On 01/28/2012 05:46 PM, Beman Dawes wrote:
> describes Boost components intended to ease string interoperability in
> general and Unicode string interoperability in particular.
> These proposals are the Boost version of the TR2 proposals made in
> N3336, Adapting Standard Library Strings and I/O to a Unicode World.
> See
> I'm very interested in hearing comments about either the Boost or the
> TR2 proposal. Are these useful additions? Is there a better way to
> achieve the same easy interoperability goals?

I think you should consider the points being made in N3334.
While that proposal is in my opinion not good enough, it raises an
important issue that is often present with std::string-based or similar

A function that takes a std::string, or a boost::filesystem::path for
that matter, necessarily causes the callee to copy the data into a
heap-allocated buffer, even if there is no need to.

Use of the range concept would solve that issue, but then that requires
making the function a template. A type-erased range would be possible,
but that has significant performance overhead.
a string_ref or path_ref is maybe the lesser evil.

> Where is the best home for the Boost proposals? A separate library?
> Part of some existing library?
> Are these proposals orthogonal to the need for deeper Unicode
> functionality, such as Mathias Gaunard's Unicode components?

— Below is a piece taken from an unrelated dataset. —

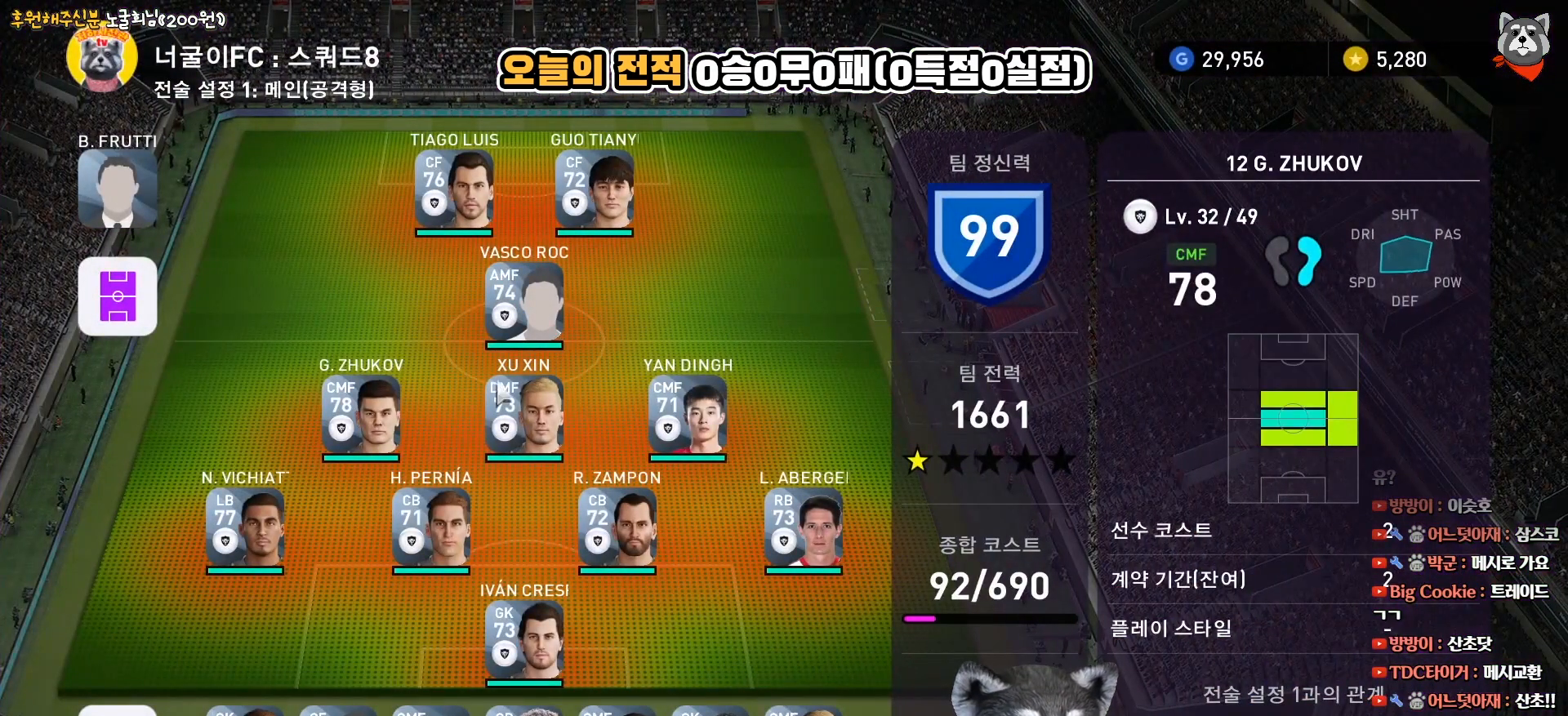
{"buttons": [], "right_stick": "center", "events": [[50, "DPAD_DOWN", "down"], [150, "DPAD_DOWN", "up"], [217, "DPAD_DOWN", "down"], [300, "DPAD_DOWN", "up"], [383, "DPAD_DOWN", "down"], [483, "DPAD_DOWN", "up"]]}
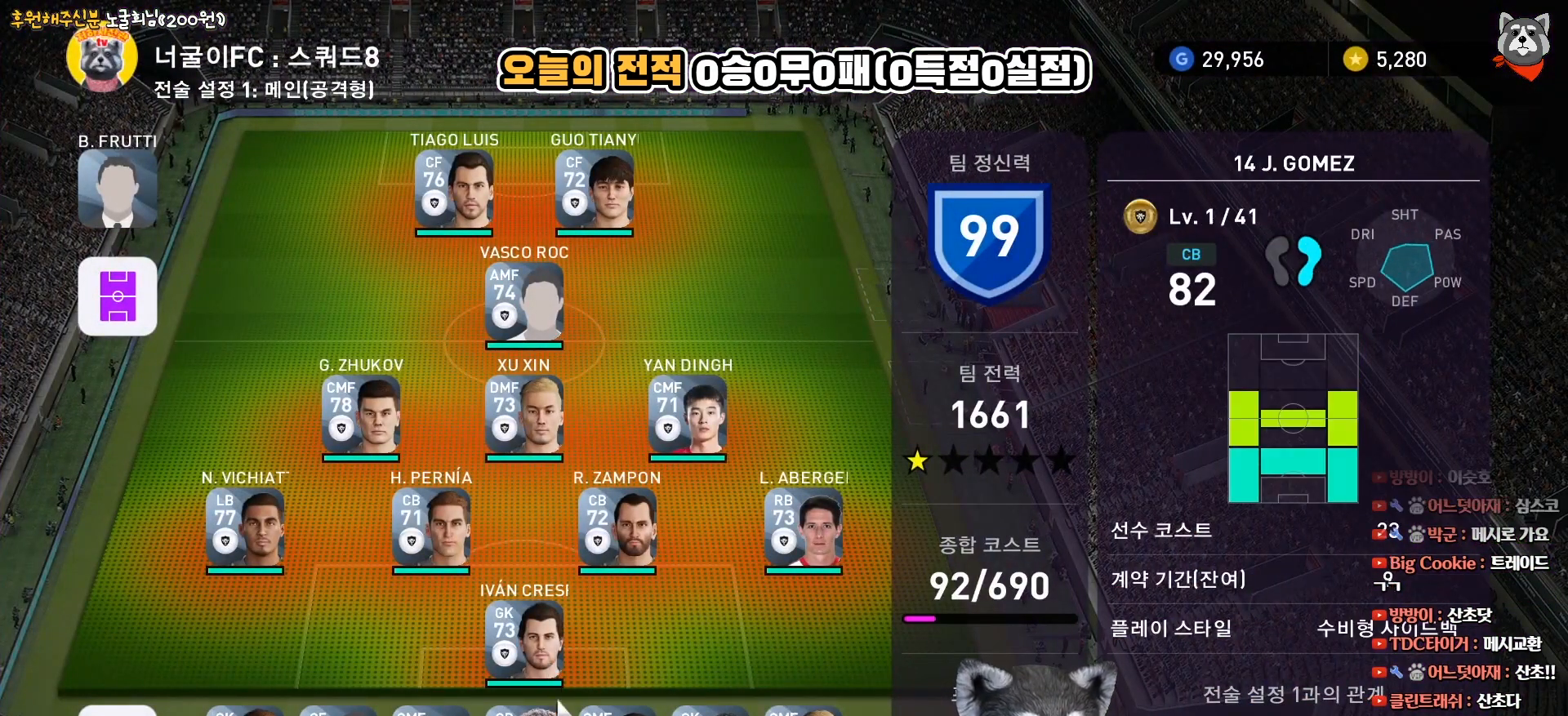
{"buttons": [], "right_stick": "center", "events": [[83, "DPAD_LEFT", "down"], [167, "DPAD_LEFT", "up"], [250, "DPAD_LEFT", "down"], [350, "DPAD_LEFT", "up"], [433, "DPAD_LEFT", "down"], [500, "DPAD_LEFT", "up"]]}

It seems all you really care about is having iterator adaptors that do
character set conversion, allowing to lazily convert any range of any
encoding to a particular Unicode encoding.
This has always been the goal of my library, which somewhat provides
that along with more advanced Unicode features. Those two things could
live separately though.

For standardization, the problem with iterator adaptors is that they
cannot be as fast as free functions operating on pointers, unless the
optimizer is pretty darn good. The conversion algorithms are also fully
template and cannot be put in the library binary.
Those are disadvantages compared to the mechanisms that exist today in
the standard.

By the way you only have input iterator adaptors. In my library I've
implemented bidirectional iterator adaptors and output iterator adaptors.
You've only been considering input, but output can also be useful
depending on the situation.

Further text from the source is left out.